Nonetheless, in July 1942, Glavaš influenced Pavelić to send the Minister of Internal Affairs Andrija Artuković to Mostar to prevent Čule's appointment. Still, the effort was unsuccessful, mainly because of Stepinac's threats to Glavaš and the Ustaše authorities. The Herzegovinian Franciscans persuaded Čule to denounce his appointment, but to no avail. Stepinac and the Archbishop of Vrhbosna Šarić received threatening letters, in which they were informed that "if you [Stepinac and Šarić] dare to cross the border of the city of Mostar and Herzegovina for the consecration of the new bishop, you [Stepinac and Šarić] should know that anything could happen. There will be blood and flesh, even if you would carry the papal tiara. There will be blood and flesh." Marko Perić considers that the threatening letters originate from the Franciscans. Franciscan Oton Knezović, unsatisfied with Čule's appointment, wrote an article in Katolički list (The Catholic Newspaper) regarding the incident, but the article was of such content that Stepinac ordered it to be destroyed.

== Aftermath ==

Before the Partisans entered Zagreb, the NDH government took the Croatian National Bank's treasures, including gold, jewellery, and foreign currency, and put them in 42 boxes. Glavaš helped them hide 32 boxes of gold and other treasure, including money, in the Franciscan friary in Zagreb while the remaining boxes were taken out of the country. OZNA found the boxes in January 1946.

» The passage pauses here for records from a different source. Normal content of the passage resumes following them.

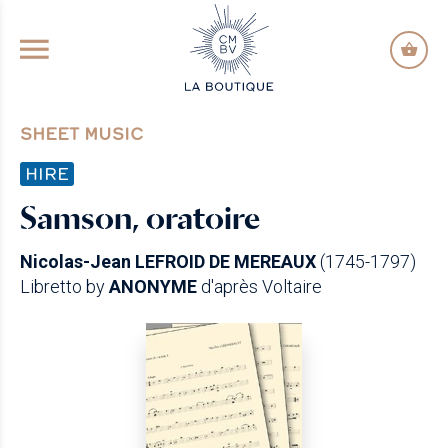
GO TO PRINCIPAL CONTENT
SHEET MUSIC
HIRE
Samson, oratoire
Nicolas-Jean LEFROID DE MEREAUX
(1745-1797)
Libretto by
ANONYME
d'après Voltaire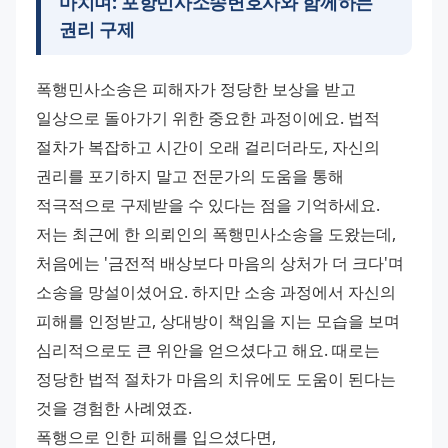
마치며:
포항민사소송변호사
와 함께하는
권리 구제
폭행민사소송은 피해자가 정당한 보상을 받고 
일상으로 돌아가기 위한 중요한 과정이에요. 법적 
절차가 복잡하고 시간이 오래 걸리더라도, 자신의 
권리를 포기하지 말고 전문가의 도움을 통해 
적극적으로 구제받을 수 있다는 점을 기억하세요. 
저는 최근에 한 의뢰인의 폭행민사소송을 도왔는데, 
처음에는 '금전적 배상보다 마음의 상처가 더 크다'며 
소송을 망설이셨어요. 하지만 소송 과정에서 자신의 
피해를 인정받고, 상대방이 책임을 지는 모습을 보며 
심리적으로도 큰 위안을 얻으셨다고 해요. 때로는 
정당한 법적 절차가 마음의 치유에도 도움이 된다는 
것을 경험한 사례였죠. 
폭행으로 인한 피해를 입으셨다면,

Just before the fall of the NDH regime, Bishop Šimrak testified that he saw Glavaš, who was trying to escape Zagreb, or he was returning from the escape. Robert Jolić, a Franciscan historian, states that there are testimonies that Glavaš wasn't trying to escape. In his testimony to OZNA from 10 June 1945, Glavaš said he first fled to Austria. Still, after witnessing the chaotic situation of the escapees and malnourishment, he decided to return to Zagreb. After the fall of the NDH regime, Glavaš was arrested and tried in June 1945, and was executed afterwards.

The British historian Robin Harris wrote that Glavaš was probably the most notorious Ustaše priest.